- [Brief]:
Drop every picture, then repeat the records exactly.

- [Task data]:
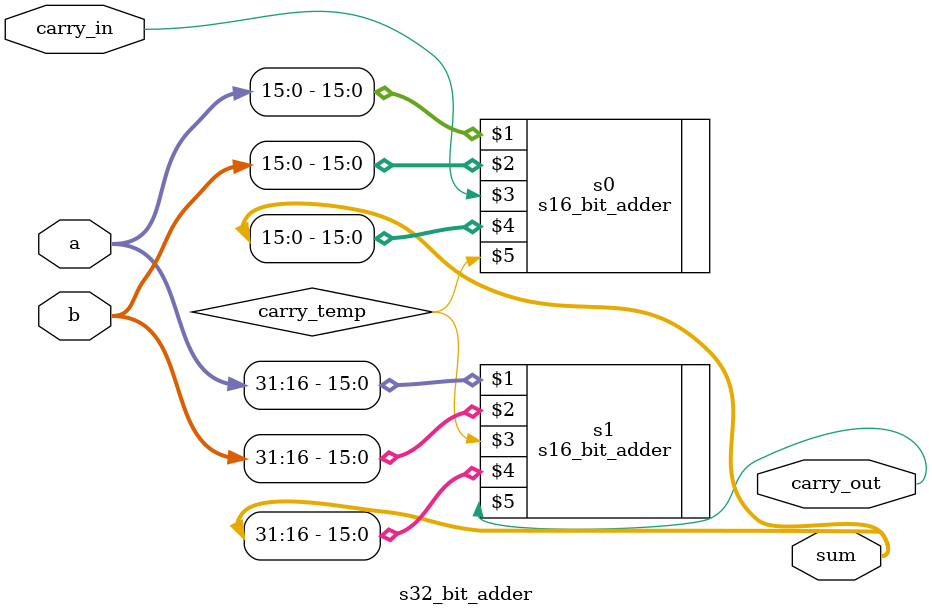
<source format=v>
`timescale 1ns / 1ps


/* 

    * Assignment - 3
    * Problem - 1.c
    * Semester - 5 (Autumn)
    * Group - 56
    * Group members - Utsav Mehta (20CS10069) and Vibhu (20CS10072)

*/

module s32_bit_adder (a, b, carry_in, sum, carry_out);

    // Inputs and Outputs
    input [31:0] a, b;
    input carry_in;
    output [31:0] sum;
    output carry_out;

    // Internal, Temporary Variables
    wire carry_temp;

    // Use two 16-bit RCAs to build a 32-bit RCAs
    s16_bit_adder s0 (a[15:0], b[15:0], carry_in, sum[15:0], carry_temp);
    s16_bit_adder s1 (a[31:16], b[31:16], carry_temp, sum[31:16], carry_out);

endmodule
</source>
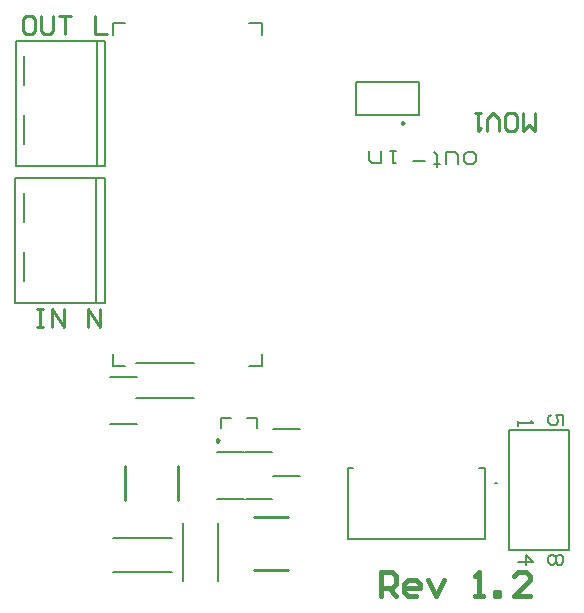
<source format=gto>
G04 Layer_Color=65535*
%FSLAX25Y25*%
%MOIN*%
G70*
G01*
G75*
%ADD10C,0.01575*%
%ADD24C,0.01000*%
%ADD55C,0.00984*%
%ADD56C,0.00787*%
%ADD57C,0.00800*%
D10*
X241437Y135531D02*
Y143403D01*
X245373D01*
X246685Y142091D01*
Y139467D01*
X245373Y138155D01*
X241437D01*
X244061D02*
X246685Y135531D01*
X253244D02*
X250620D01*
X249308Y136843D01*
Y139467D01*
X250620Y140779D01*
X253244D01*
X254556Y139467D01*
Y138155D01*
X249308D01*
X257180Y140779D02*
X259804Y135531D01*
X262428Y140779D01*
X272923Y135531D02*
X275547D01*
X274235D01*
Y143403D01*
X272923Y142091D01*
X279483Y135531D02*
Y136843D01*
X280794D01*
Y135531D01*
X279483D01*
X291290D02*
X286042D01*
X291290Y140779D01*
Y142091D01*
X289978Y143403D01*
X287354D01*
X286042Y142091D01*
D24*
X292886Y296395D02*
Y290397D01*
X290886Y292397D01*
X288887Y290397D01*
Y296395D01*
X283889Y290397D02*
X285888D01*
X286888Y291397D01*
Y295396D01*
X285888Y296395D01*
X283889D01*
X282889Y295396D01*
Y291397D01*
X283889Y290397D01*
X280890D02*
Y294396D01*
X278890Y296395D01*
X276891Y294396D01*
Y290397D01*
X274892Y296395D02*
X272892D01*
X273892D01*
Y290397D01*
X274892Y291397D01*
X125243Y328833D02*
X123244D01*
X122244Y327833D01*
Y323834D01*
X123244Y322835D01*
X125243D01*
X126243Y323834D01*
Y327833D01*
X125243Y328833D01*
X128242D02*
Y323834D01*
X129242Y322835D01*
X131241D01*
X132241Y323834D01*
Y328833D01*
X134240D02*
X138239D01*
X136240D01*
Y322835D01*
X146236Y328833D02*
Y322835D01*
X150235D01*
X127000Y231298D02*
X128999D01*
X128000D01*
Y225300D01*
X127000D01*
X128999D01*
X131998D02*
Y231298D01*
X135997Y225300D01*
Y231298D01*
X143994Y225300D02*
Y231298D01*
X147993Y225300D01*
Y231298D01*
D55*
X249311Y293209D02*
X248573Y293635D01*
Y292782D01*
X249311Y293209D01*
X187598Y187402D02*
X186860Y187828D01*
Y186975D01*
X187598Y187402D01*
X199213Y144095D02*
X210630D01*
X199213Y161811D02*
X210630D01*
X156299Y167618D02*
Y179035D01*
X174016Y167618D02*
Y179035D01*
D56*
X280221Y173339D02*
X279433D01*
X280221D01*
X233307Y306791D02*
X254331D01*
X233307Y295768D02*
X254331D01*
X233307D02*
Y306791D01*
X254331Y295768D02*
Y306791D01*
X284370Y150984D02*
X304370D01*
Y190984D01*
X284370D02*
X304370D01*
X284370Y150984D02*
Y190984D01*
X188287Y191634D02*
Y194783D01*
X191437D01*
X200098Y191634D02*
Y194783D01*
X196949D02*
X200098D01*
X230492Y154528D02*
Y178150D01*
Y154528D02*
X276161D01*
Y178150D01*
X230492D02*
X232362D01*
X274291D02*
X276161D01*
X151279Y208563D02*
X160236D01*
X151378Y192913D02*
X160236D01*
X205587Y191063D02*
X214543D01*
X205685Y175413D02*
X214543D01*
X196358Y183563D02*
X205315D01*
X196457Y167913D02*
X205315D01*
X186909D02*
X195866D01*
X186909Y183563D02*
X195768D01*
X159744Y213091D02*
X179232D01*
X159744Y201575D02*
X179232D01*
X175591Y140551D02*
Y160039D01*
X187106Y140551D02*
Y160039D01*
X152362Y154921D02*
X171851D01*
X152362Y143405D02*
X171850D01*
X119595Y274928D02*
X149516D01*
X119595Y233195D02*
X149516D01*
X122450Y240479D02*
Y250321D01*
Y260164D02*
Y270006D01*
X146564Y233195D02*
Y274928D01*
X149516Y233195D02*
Y274928D01*
X119595Y233195D02*
Y274928D01*
X119795Y320528D02*
X149716D01*
X119795Y278795D02*
X149716D01*
X122650Y286079D02*
Y295921D01*
Y305764D02*
Y315606D01*
X146764Y278795D02*
Y320528D01*
X149716Y278795D02*
Y320528D01*
X119795Y278795D02*
Y320528D01*
X197512Y212303D02*
X201842D01*
Y216240D01*
Y322539D02*
Y326476D01*
X197512D02*
X201842D01*
X152236Y326476D02*
X156173D01*
X152236Y322539D02*
Y326476D01*
Y212303D02*
Y216240D01*
Y212303D02*
X156173D01*
X272087Y283658D02*
X270088D01*
X269088Y282658D01*
Y280658D01*
X270088Y279659D01*
X272087D01*
X273087Y280658D01*
Y282658D01*
X272087Y283658D01*
X267089Y279659D02*
Y282658D01*
X266089Y283658D01*
X263090D01*
Y279659D01*
X260091Y278659D02*
Y279659D01*
X261090D01*
X259091D01*
X260091D01*
Y282658D01*
X259091Y283658D01*
X256092Y280658D02*
X252093D01*
X246413Y283854D02*
X244414D01*
X245414D01*
Y279856D01*
X246413D01*
X241415Y283854D02*
Y279856D01*
X238416D01*
X237416Y280855D01*
Y283854D01*
D57*
X301535Y149284D02*
X302368Y148451D01*
Y146785D01*
X301535Y145952D01*
X300702D01*
X299869Y146785D01*
X299036Y145952D01*
X298203D01*
X297370Y146785D01*
Y148451D01*
X298203Y149284D01*
X299036D01*
X299869Y148451D01*
X300702Y149284D01*
X301535D01*
X299869Y148451D02*
Y146785D01*
X287370D02*
X292369D01*
X289869Y149284D01*
Y145952D01*
X287370Y193984D02*
Y192318D01*
Y193151D01*
X292369D01*
X291535Y193984D01*
X302368Y192652D02*
Y195984D01*
X299869D01*
X300702Y194318D01*
Y193485D01*
X299869Y192652D01*
X298203D01*
X297370Y193485D01*
Y195151D01*
X298203Y195984D01*
M02*

</source>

- [Answer section]:
<source format=v>
`timescale 1ns / 1ps


/* 

    * Assignment - 3
    * Problem - 1.c
    * Semester - 5 (Autumn)
    * Group - 56
    * Group members - Utsav Mehta (20CS10069) and Vibhu (20CS10072)

*/

module s32_bit_adder (a, b, carry_in, sum, carry_out);

    // Inputs and Outputs
    input [31:0] a, b;
    input carry_in;
    output [31:0] sum;
    output carry_out;

    // Internal, Temporary Variables
    wire carry_temp;

    // Use two 16-bit RCAs to build a 32-bit RCAs
    s16_bit_adder s0 (a[15:0], b[15:0], carry_in, sum[15:0], carry_temp);
    s16_bit_adder s1 (a[31:16], b[31:16], carry_temp, sum[31:16], carry_out);

endmodule
</source>
<source format=gto>
G04 Layer_Color=65535*
%FSLAX25Y25*%
%MOIN*%
G70*
G01*
G75*
%ADD10C,0.01575*%
%ADD24C,0.01000*%
%ADD55C,0.00984*%
%ADD56C,0.00787*%
%ADD57C,0.00800*%
D10*
X241437Y135531D02*
Y143403D01*
X245373D01*
X246685Y142091D01*
Y139467D01*
X245373Y138155D01*
X241437D01*
X244061D02*
X246685Y135531D01*
X253244D02*
X250620D01*
X249308Y136843D01*
Y139467D01*
X250620Y140779D01*
X253244D01*
X254556Y139467D01*
Y138155D01*
X249308D01*
X257180Y140779D02*
X259804Y135531D01*
X262428Y140779D01*
X272923Y135531D02*
X275547D01*
X274235D01*
Y143403D01*
X272923Y142091D01*
X279483Y135531D02*
Y136843D01*
X280794D01*
Y135531D01*
X279483D01*
X291290D02*
X286042D01*
X291290Y140779D01*
Y142091D01*
X289978Y143403D01*
X287354D01*
X286042Y142091D01*
D24*
X292886Y296395D02*
Y290397D01*
X290886Y292397D01*
X288887Y290397D01*
Y296395D01*
X283889Y290397D02*
X285888D01*
X286888Y291397D01*
Y295396D01*
X285888Y296395D01*
X283889D01*
X282889Y295396D01*
Y291397D01*
X283889Y290397D01*
X280890D02*
Y294396D01*
X278890Y296395D01*
X276891Y294396D01*
Y290397D01*
X274892Y296395D02*
X272892D01*
X273892D01*
Y290397D01*
X274892Y291397D01*
X125243Y328833D02*
X123244D01*
X122244Y327833D01*
Y323834D01*
X123244Y322835D01*
X125243D01*
X126243Y323834D01*
Y327833D01*
X125243Y328833D01*
X128242D02*
Y323834D01*
X129242Y322835D01*
X131241D01*
X132241Y323834D01*
Y328833D01*
X134240D02*
X138239D01*
X136240D01*
Y322835D01*
X146236Y328833D02*
Y322835D01*
X150235D01*
X127000Y231298D02*
X128999D01*
X128000D01*
Y225300D01*
X127000D01*
X128999D01*
X131998D02*
Y231298D01*
X135997Y225300D01*
Y231298D01*
X143994Y225300D02*
Y231298D01*
X147993Y225300D01*
Y231298D01*
D55*
X249311Y293209D02*
X248573Y293635D01*
Y292782D01*
X249311Y293209D01*
X187598Y187402D02*
X186860Y187828D01*
Y186975D01*
X187598Y187402D01*
X199213Y144095D02*
X210630D01*
X199213Y161811D02*
X210630D01*
X156299Y167618D02*
Y179035D01*
X174016Y167618D02*
Y179035D01*
D56*
X280221Y173339D02*
X279433D01*
X280221D01*
X233307Y306791D02*
X254331D01*
X233307Y295768D02*
X254331D01*
X233307D02*
Y306791D01*
X254331Y295768D02*
Y306791D01*
X284370Y150984D02*
X304370D01*
Y190984D01*
X284370D02*
X304370D01*
X284370Y150984D02*
Y190984D01*
X188287Y191634D02*
Y194783D01*
X191437D01*
X200098Y191634D02*
Y194783D01*
X196949D02*
X200098D01*
X230492Y154528D02*
Y178150D01*
Y154528D02*
X276161D01*
Y178150D01*
X230492D02*
X232362D01*
X274291D02*
X276161D01*
X151279Y208563D02*
X160236D01*
X151378Y192913D02*
X160236D01*
X205587Y191063D02*
X214543D01*
X205685Y175413D02*
X214543D01*
X196358Y183563D02*
X205315D01*
X196457Y167913D02*
X205315D01*
X186909D02*
X195866D01*
X186909Y183563D02*
X195768D01*
X159744Y213091D02*
X179232D01*
X159744Y201575D02*
X179232D01*
X175591Y140551D02*
Y160039D01*
X187106Y140551D02*
Y160039D01*
X152362Y154921D02*
X171851D01*
X152362Y143405D02*
X171850D01*
X119595Y274928D02*
X149516D01*
X119595Y233195D02*
X149516D01*
X122450Y240479D02*
Y250321D01*
Y260164D02*
Y270006D01*
X146564Y233195D02*
Y274928D01*
X149516Y233195D02*
Y274928D01*
X119595Y233195D02*
Y274928D01*
X119795Y320528D02*
X149716D01*
X119795Y278795D02*
X149716D01*
X122650Y286079D02*
Y295921D01*
Y305764D02*
Y315606D01*
X146764Y278795D02*
Y320528D01*
X149716Y278795D02*
Y320528D01*
X119795Y278795D02*
Y320528D01*
X197512Y212303D02*
X201842D01*
Y216240D01*
Y322539D02*
Y326476D01*
X197512D02*
X201842D01*
X152236Y326476D02*
X156173D01*
X152236Y322539D02*
Y326476D01*
Y212303D02*
Y216240D01*
Y212303D02*
X156173D01*
X272087Y283658D02*
X270088D01*
X269088Y282658D01*
Y280658D01*
X270088Y279659D01*
X272087D01*
X273087Y280658D01*
Y282658D01*
X272087Y283658D01*
X267089Y279659D02*
Y282658D01*
X266089Y283658D01*
X263090D01*
Y279659D01*
X260091Y278659D02*
Y279659D01*
X261090D01*
X259091D01*
X260091D01*
Y282658D01*
X259091Y283658D01*
X256092Y280658D02*
X252093D01*
X246413Y283854D02*
X244414D01*
X245414D01*
Y279856D01*
X246413D01*
X241415Y283854D02*
Y279856D01*
X238416D01*
X237416Y280855D01*
Y283854D01*
D57*
X301535Y149284D02*
X302368Y148451D01*
Y146785D01*
X301535Y145952D01*
X300702D01*
X299869Y146785D01*
X299036Y145952D01*
X298203D01*
X297370Y146785D01*
Y148451D01*
X298203Y149284D01*
X299036D01*
X299869Y148451D01*
X300702Y149284D01*
X301535D01*
X299869Y148451D02*
Y146785D01*
X287370D02*
X292369D01*
X289869Y149284D01*
Y145952D01*
X287370Y193984D02*
Y192318D01*
Y193151D01*
X292369D01*
X291535Y193984D01*
X302368Y192652D02*
Y195984D01*
X299869D01*
X300702Y194318D01*
Y193485D01*
X299869Y192652D01*
X298203D01*
X297370Y193485D01*
Y195151D01*
X298203Y195984D01*
M02*

</source>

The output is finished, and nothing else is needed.